A vantagem arquitetural aqui é o backpressure natural do queue: em um evento de Black Friday com 50.000 atualizações de preço simultâneas, o queue absorve o spike e os purges são processados em ordem, evitando que a API da CDN seja sobrecarregada com requests paralelos que podem resultar em rate limiting ou comportamento imprevisível.
A timeline abaixo ilustra a diferença entre os dois modelos:
MODELO SÍNCRONO (sem queue):
t=0ms → Evento de mudança de preço
t=0ms → Chamada direta à API de purge
t=12ms → API responde (ou falha sob carga)
t=??? → Sem garantia de order, sem retry, sem backpressure
MODELO ASSÍNCRONO (com queue):
t=0ms → Evento de mudança de preço publicado no queue
t=~5ms → Consumidor recebe evento
t=~17ms → Request à API de purge enviado
t=~29ms → API confirma recebimento
t=~180ms → Invalidação concluída globalmente
+ Retry automático em caso de falha
+ Rate limiting natural via throughput do consumidor
+ Observabilidade completa via logs do queue
O que ninguém diz sobre Purge Global vs. Purge por Tag
Existe uma tentação operacional muito humana: quando algo dá errado com o cache, a resposta instintiva é “purga tudo”. O botão purge everything ou /* existe em todas as CDNs, e é usado com uma frequência que deveria preocupar qualquer SRE.
O purge global funciona como esperado em termos de garantia de consistência, após a propagação, todos os edge nodes estão servindo conteúdo fresco. O problema é o que acontece imediatamente depois.
Considere uma CDN servindo 100.000 requisições por segundo em horário de pico, com um cache hit ratio de 85%. Isso significa que o origin está recebendo 15.000 requests por segundo normalmente.

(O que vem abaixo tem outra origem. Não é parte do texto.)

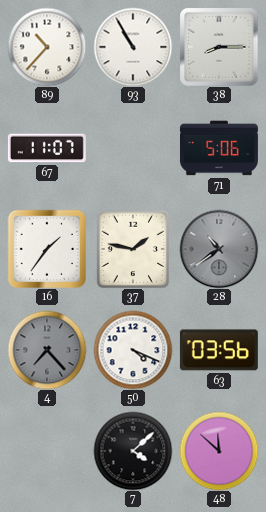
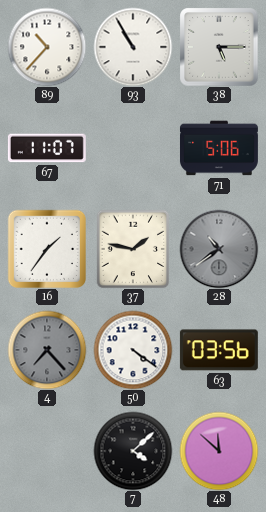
38: 8:15 -> 5:15
50: 4:19 -> 4:21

Um purge global faz o hit ratio cair para 0% temporariamente. O origin recebe 100.000 requests por segundo, um aumento de 567%, até que o cache se reaqueça.
O tempo de reaquecimento depende do volume de conteúdo único e do tráfego. Para grandes plataformas, pode levar de 10 a 90 segundos. Nesse intervalo, o origin precisa sobreviver a uma carga para a qual provavelmente não foi dimensionado. A alternativa, dimensionar o origin para suportar tráfego sem CDN, é financeiramente inviável para a maioria das operações.
A lição empírica, aprendida da forma mais dolorosa possível em salas de guerra de Black Friday e incidentes de produção às 3h da manhã, é que uma CDN bem configurada não é um componente de infraestrutura passivo. Ela é um estado distribuído que você gerencia ativamente e gerenciar estado distribuído é, por definição, um dos problemas mais complexos da engenharia de software.
Para onde ir a partir daqui
A invalidação de cache em sistemas distribuídos não tem solução definitiva. Tem um conjunto de trade-offs que você escolhe conscientemente com base nos requisitos específicos da sua aplicação, tolerância a dados desatualizados, custo de infraestrutura, complexidade operacional e volume de eventos de mudança.
O que distingue times que lidam bem com esse problema dos que ficam perpetuamente em modo reativo é a consciência de que cada decisão de TTL e cada estratégia de purge tem um custo real, mensurável, que vai além da linha de cache hit ratio no dashboard.
Medir a janela de inconsistência do seu ambiente específico, mapear a volatilidade de cada componente que você serve e tratar invalidação como um sistema de primeira classe, com observabilidade, retry, backpressure e alerta, é o que separa uma arquitetura de CDN que serve bem em dias normais de uma que sobrevive ao dia em que você mais precisa dela.
E no dia em que você mais precisa dela, geralmente é porque algo mudou. E quando algo muda, invalidar é o que você vai precisar fazer. O custo dessa operação, como você já sabe agora, é muito maior do que o fornecedor de CDN quer que você pense.